Our History
In 1956, the 320-acre Jones farm was acquired with funds from the Arizona State College Foundation (now the ASU Foundation) and was utilized by the college as an experimental farm. In 1979, the University disbanded its agricultural program and began to formulate a plan for re-use of the farm. The actual formation of the Research Park took several years, and required collaboration by a number of governmental agencies. Enabling legislation was enacted in April of 1983, authorizing the use of improvement bonds for infrastructure, and prescribing the formation of a park authority.

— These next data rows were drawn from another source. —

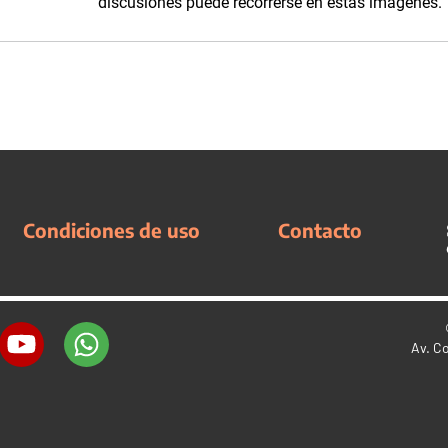
discusiones puede recorrerse en estas imágenes.
Condiciones de uso
Contacto
Av. C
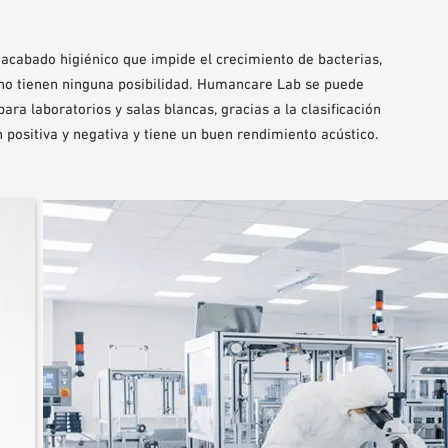
acabado higiénico que impide el crecimiento de bacterias,
no tienen ninguna posibilidad. Humancare Lab se puede
ara laboratorios y salas blancas, gracias a la clasificación
positiva y negativa y tiene un buen rendimiento acústico.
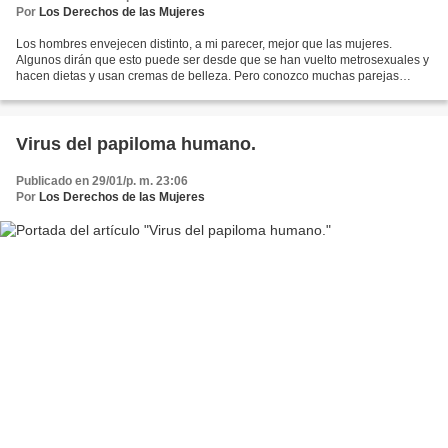
Por
Los Derechos de las Mujeres
Los hombres envejecen distinto, a mi parecer, mejor que las mujeres.
Algunos dirán que esto puede ser desde que se han vuelto metrosexuales y
hacen dietas y usan cremas de belleza. Pero conozco muchas parejas
donde ellos apenas se afeitan, tienen la misma...
Virus del papiloma humano.
Publicado en 29/01/p. m. 23:06
Por
Los Derechos de las Mujeres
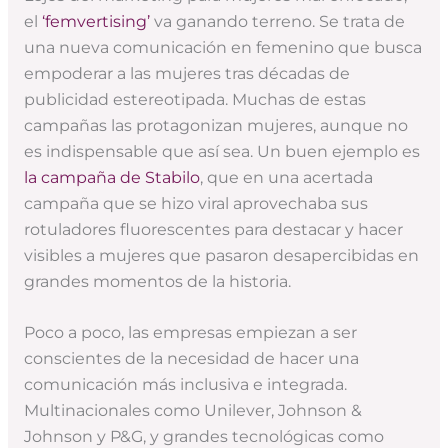
el
‘femvertising’
va ganando terreno. Se trata de
una nueva comunicación en femenino que busca
empoderar a las mujeres tras décadas de
publicidad estereotipada. Muchas de estas
campañas las protagonizan mujeres, aunque no
es indispensable que así sea. Un buen ejemplo es
la campaña de Stabilo
, que en una acertada
campaña que se hizo viral aprovechaba sus
rotuladores fluorescentes para destacar y hacer
visibles a mujeres que pasaron desapercibidas en
grandes momentos de la historia.
Poco a poco, las empresas empiezan a ser
conscientes de la necesidad de hacer una
comunicación más inclusiva e integrada.
Multinacionales como Unilever, Johnson &
Johnson y P&G, y grandes tecnológicas como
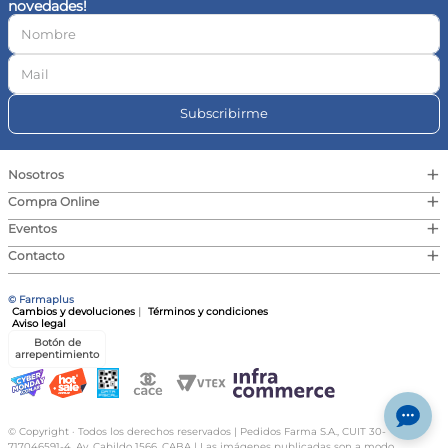
novedades!
10
.
magnesio
Subscribirme
+
Nosotros
+
Compra Online
+
Eventos
+
Contacto
© Farmaplus
Cambios y devoluciones
|
Términos y condiciones
Aviso legal
Botón de
arrepentimiento
© Copyright · Todos los derechos reservados | Pedidos Farma S.A., CUIT 30-
717046591-4, Av. Cabildo 1566, CABA | Las imágenes publicadas son a modo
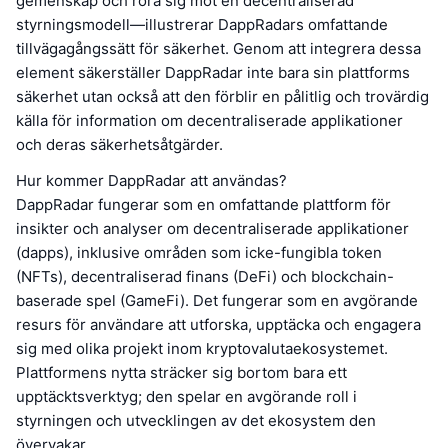
gemenskap och röra sig mot en decentraliserad
styrningsmodell—illustrerar DappRadars omfattande
tillvägagångssätt för säkerhet. Genom att integrera dessa
element säkerställer DappRadar inte bara sin plattforms
säkerhet utan också att den förblir en pålitlig och trovärdig
källa för information om decentraliserade applikationer
och deras säkerhetsåtgärder.
Hur kommer DappRadar att användas?
DappRadar fungerar som en omfattande plattform för
insikter och analyser om decentraliserade applikationer
(dapps), inklusive områden som icke-fungibla token
(NFTs), decentraliserad finans (DeFi) och blockchain-
baserade spel (GameFi). Det fungerar som en avgörande
resurs för användare att utforska, upptäcka och engagera
sig med olika projekt inom kryptovalutaekosystemet.
Plattformens nytta sträcker sig bortom bara ett
upptäcktsverktyg; den spelar en avgörande roll i
styrningen och utvecklingen av det ekosystem den
övervakar.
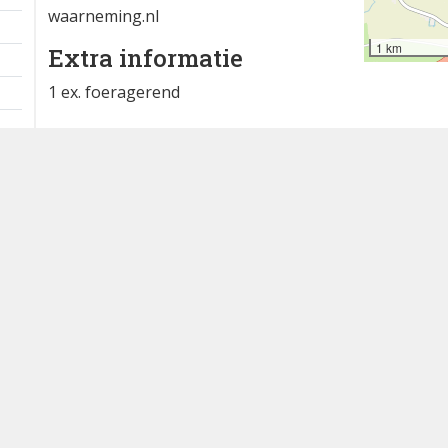
waarneming.nl
1 km
Extra informatie
1 ex. foeragerend
Waddenzee - Hoek van de Bant
Waargenomen door: Dirk Haaijema
Bron
waarneming.nl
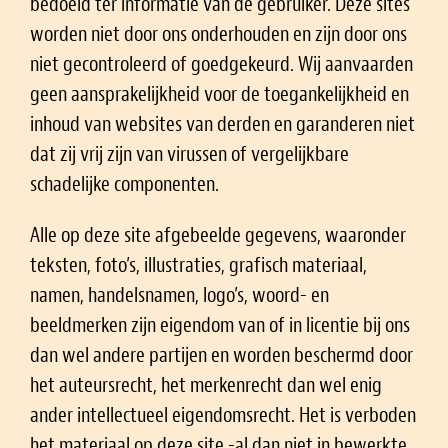
bedoeld ter informatie van de gebruiker. Deze sites
worden niet door ons onderhouden en zijn door ons
niet gecontroleerd of goedgekeurd. Wij aanvaarden
geen aansprakelijkheid voor de toegankelijkheid en
inhoud van websites van derden en garanderen niet
dat zij vrij zijn van virussen of vergelijkbare
schadelijke componenten.
Alle op deze site afgebeelde gegevens, waaronder
teksten, foto’s, illustraties, grafisch materiaal,
namen, handelsnamen, logo’s, woord- en
beeldmerken zijn eigendom van of in licentie bij ons
dan wel andere partijen en worden beschermd door
het auteursrecht, het merkenrecht dan wel enig
ander intellectueel eigendomsrecht. Het is verboden
het materiaal op deze site -al dan niet in bewerkte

In July of 1983, the Arizona Board of Regents authorized ASU to form a not-for-profit research park corporation, and in May 1984, under the leadership of ASU President J. Russell Nelson and Dean Roland Haden of the College of Engineering, the experimental farm became the ASU Research Park. Municipal improvement bonds were issued by the City of Tempe to construct the Park’s infrastructure, with repayment generated from long-term ground leases of park land. The infrastructure improvements included streets, utilities, landscaping and lake system that users of the Park enjoy today.
The official groundbreaking occurred in December of 1984, and the first ground lease was executed with Transamerica in April of 1985. Currently the Park has ground leases in place with twenty-four different lessees in twenty-six buildings totaling 2.2 million square feet. The Park is currently home to 48 companies employing over 6,000 Arizonans.